CELEBRATED playwright and dramatist Diane Samuels will be returning to Liverpool to provide expert guidance to budding writers.

Her workshop - Writing for Life - will undoubtedly be one of the best attended at Limmud Liverpool on March 18.

For her most well-known work, Kindertransport, is a fixture on the national schools curriculum at GCSE level.

Born in Liverpool in 1960, Diane attended King David Junior and High schools, having grown up in Childwall, before heading to Cambridge University to study history. She followed this with a PGCE in drama at Goldsmiths College, London.

Diane had a five-year stint in teaching before becoming the education officer at the Unicorn Theatre. But writing has always been her passion.

"I've always done it, I enjoy telling stories," the 51-year-old explained. "I used to enjoy making up stories in the playground.

"At Limmud I will offer people the opportunity to find their own voices as authors and writers and to do something they may not have expected they could do.

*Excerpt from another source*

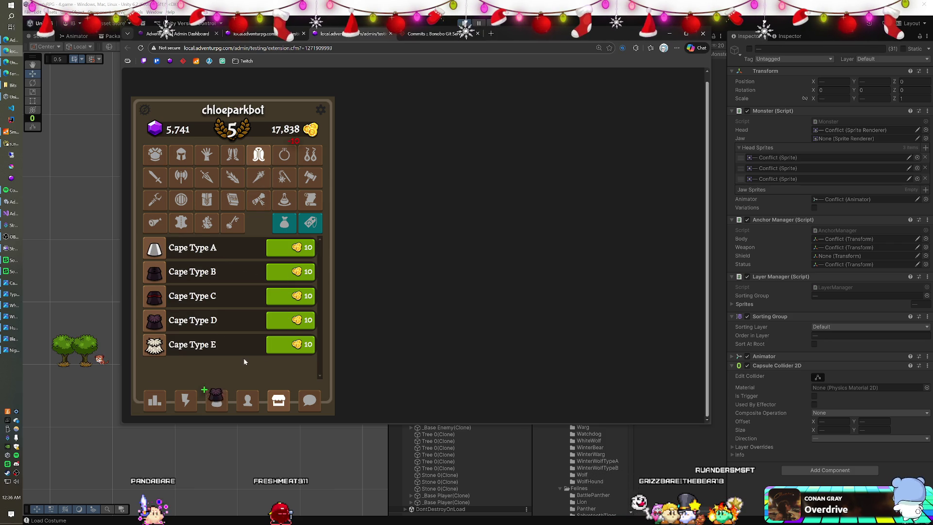
{"action": "left_click", "coordinate": [216, 402]}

I show people simple techniques to start to tap into their creativity."

Diane said she would take people "on their own creative journey".

She has been a full-time writer for 20 years. Alongside Kindertransport, she has written Frankie's Monster and Three Sisters of Hope Street, which was co-written with former Eastenders actress Tracy-Ann Oberman.

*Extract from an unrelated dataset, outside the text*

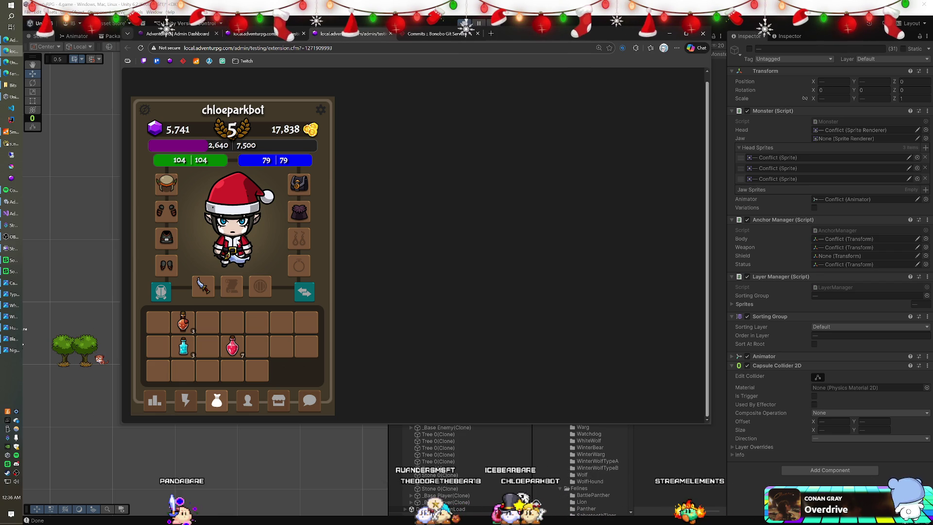
{"action": "left_click", "coordinate": [248, 401]}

The classic Kindertransport has been performed across the world and its writer has led workshops on it in many countries.

"Most find it very moving and connect with the survival story on a personal level," Diane explained. "I will be using a stream of consciousness and playful word techniques that take the thinking out of writing.

"Thinking is no use. Thinking about it doesn't help. It's a bit like thinking about swimming. Most people have been taught in a way which is anti-writing."

Diane added that her workshops often allow people to connect with a skill for writing they never knew existed.

And at Limmud, she is hoping to do just that.

"On the whole people come out of my sessions and say 'gosh I didn't know I could do that'," the mother-of-two explained.

"They have fun and enjoy it. They connect with the pleasure of writing and discuss things about themselves.

"Usually I say that I hope they discover something and if they don't its because they don't want to."

The work doesn't stop with Limmud however. She is currently working on two musical and writing a radio serial for BBC Radio Four's Woman's Hour about a pilot who flew solo from England to Singapore in 1948.

This year's Limmud will see a creche facility provided.